- PROVIDED DATA -

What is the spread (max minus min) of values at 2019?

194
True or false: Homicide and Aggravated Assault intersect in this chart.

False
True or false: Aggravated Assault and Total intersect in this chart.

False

---

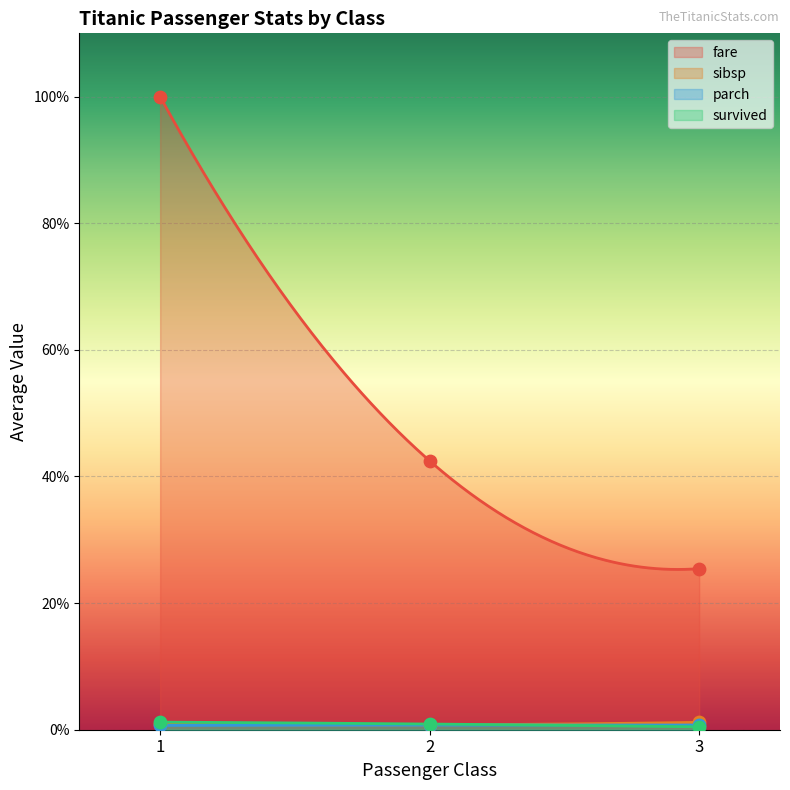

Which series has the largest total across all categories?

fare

- WORK TO COMPLETE -
How many lines of the items contain the string "chart", matching case exactly? Reply with the number only.

- ANSWER SPACE -
2